Repeat the lines of the data exactly and exclude any picture among them.

Given data:
>>>>

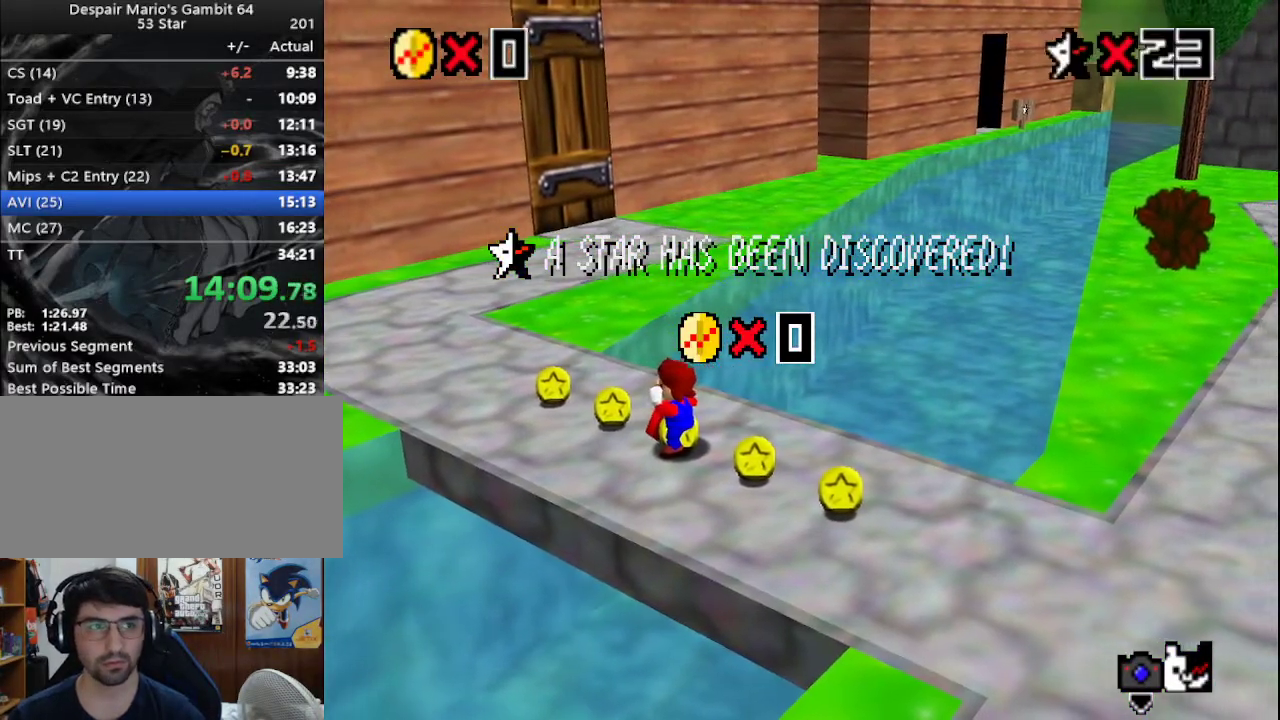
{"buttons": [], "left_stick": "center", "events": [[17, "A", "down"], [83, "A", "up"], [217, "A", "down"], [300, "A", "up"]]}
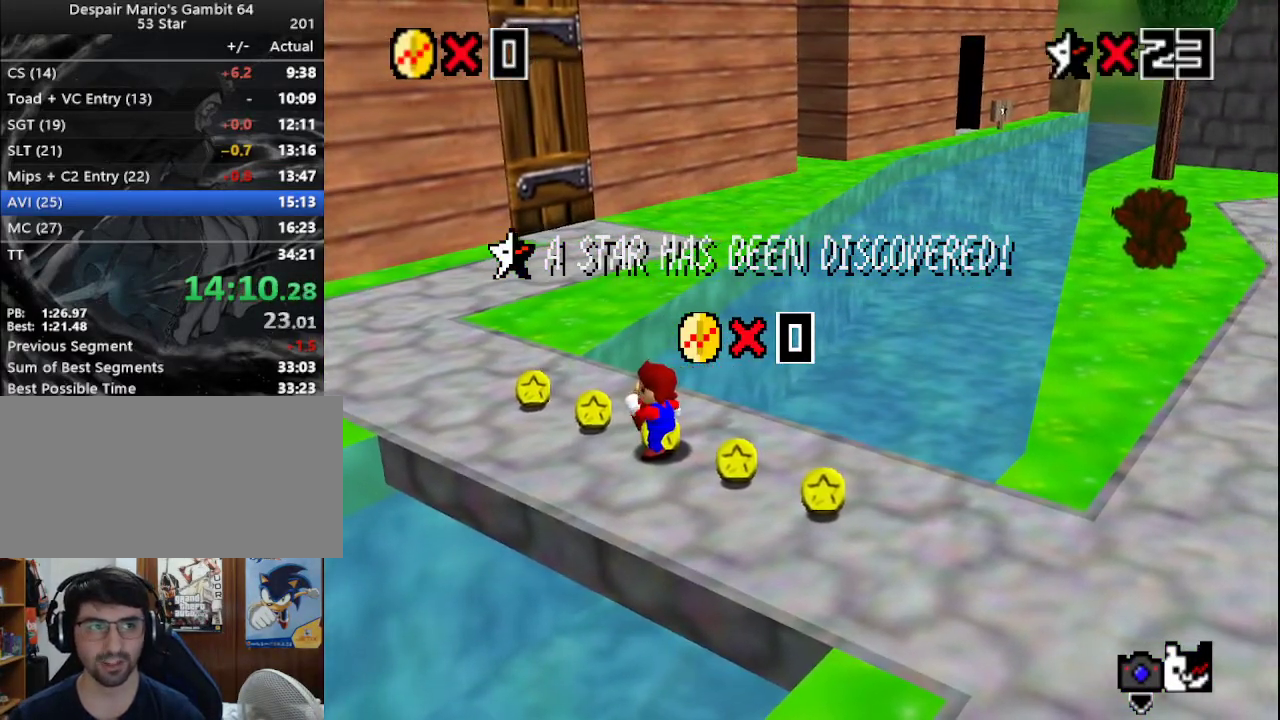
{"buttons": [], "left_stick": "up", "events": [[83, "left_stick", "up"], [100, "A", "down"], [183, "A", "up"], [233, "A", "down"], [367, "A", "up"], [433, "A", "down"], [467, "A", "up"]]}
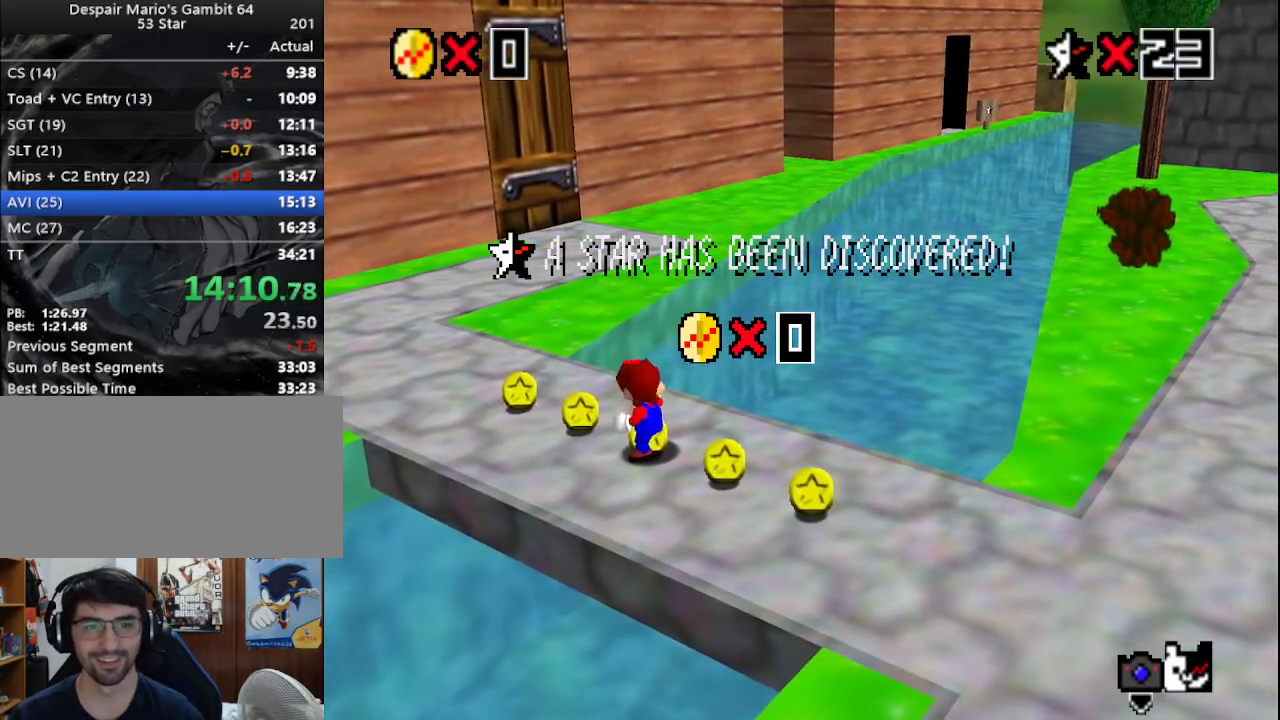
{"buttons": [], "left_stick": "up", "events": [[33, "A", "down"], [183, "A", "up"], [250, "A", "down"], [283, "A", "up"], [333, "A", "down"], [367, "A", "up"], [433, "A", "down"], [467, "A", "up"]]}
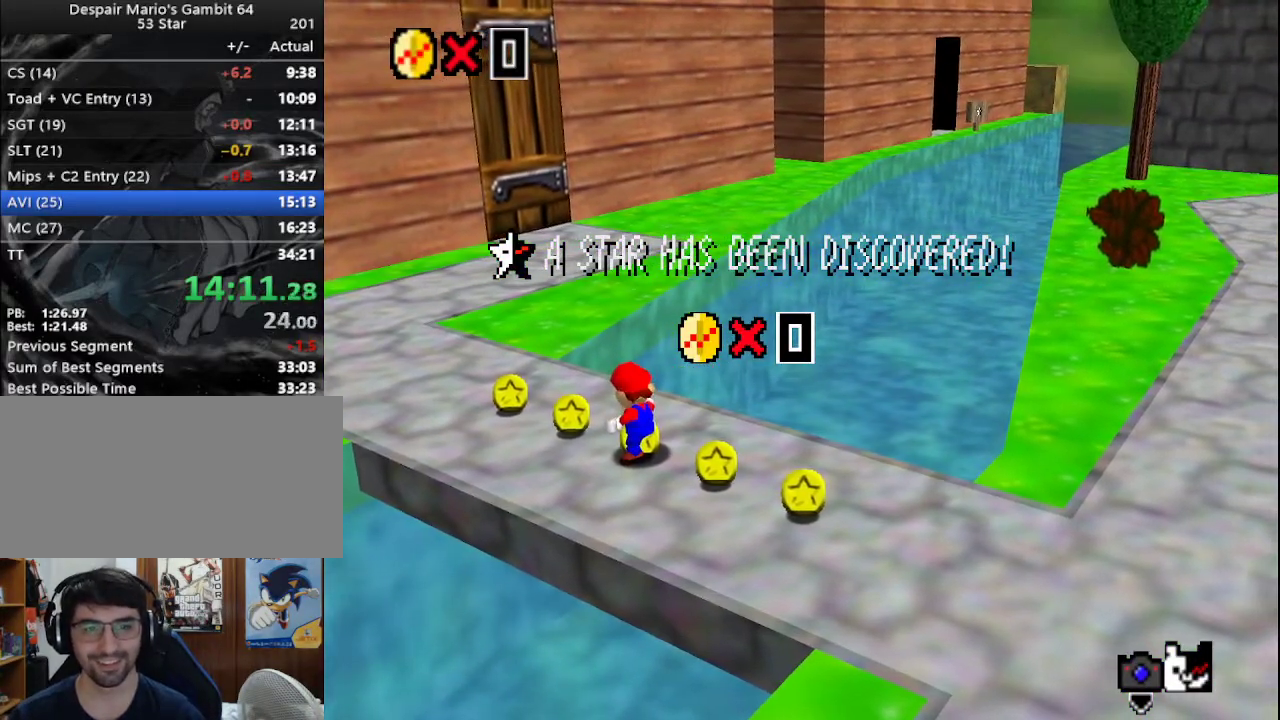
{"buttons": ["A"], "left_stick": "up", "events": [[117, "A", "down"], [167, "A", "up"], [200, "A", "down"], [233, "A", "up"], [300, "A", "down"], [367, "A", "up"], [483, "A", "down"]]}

<<<<

Solution to this problem:
{"buttons": [], "left_stick": "center", "events": [[17, "A", "down"], [83, "A", "up"], [217, "A", "down"], [300, "A", "up"]]}
{"buttons": [], "left_stick": "up", "events": [[83, "left_stick", "up"], [100, "A", "down"], [183, "A", "up"], [233, "A", "down"], [367, "A", "up"], [433, "A", "down"], [467, "A", "up"]]}
{"buttons": [], "left_stick": "up", "events": [[33, "A", "down"], [183, "A", "up"], [250, "A", "down"], [283, "A", "up"], [333, "A", "down"], [367, "A", "up"], [433, "A", "down"], [467, "A", "up"]]}
{"buttons": ["A"], "left_stick": "up", "events": [[117, "A", "down"], [167, "A", "up"], [200, "A", "down"], [233, "A", "up"], [300, "A", "down"], [367, "A", "up"], [483, "A", "down"]]}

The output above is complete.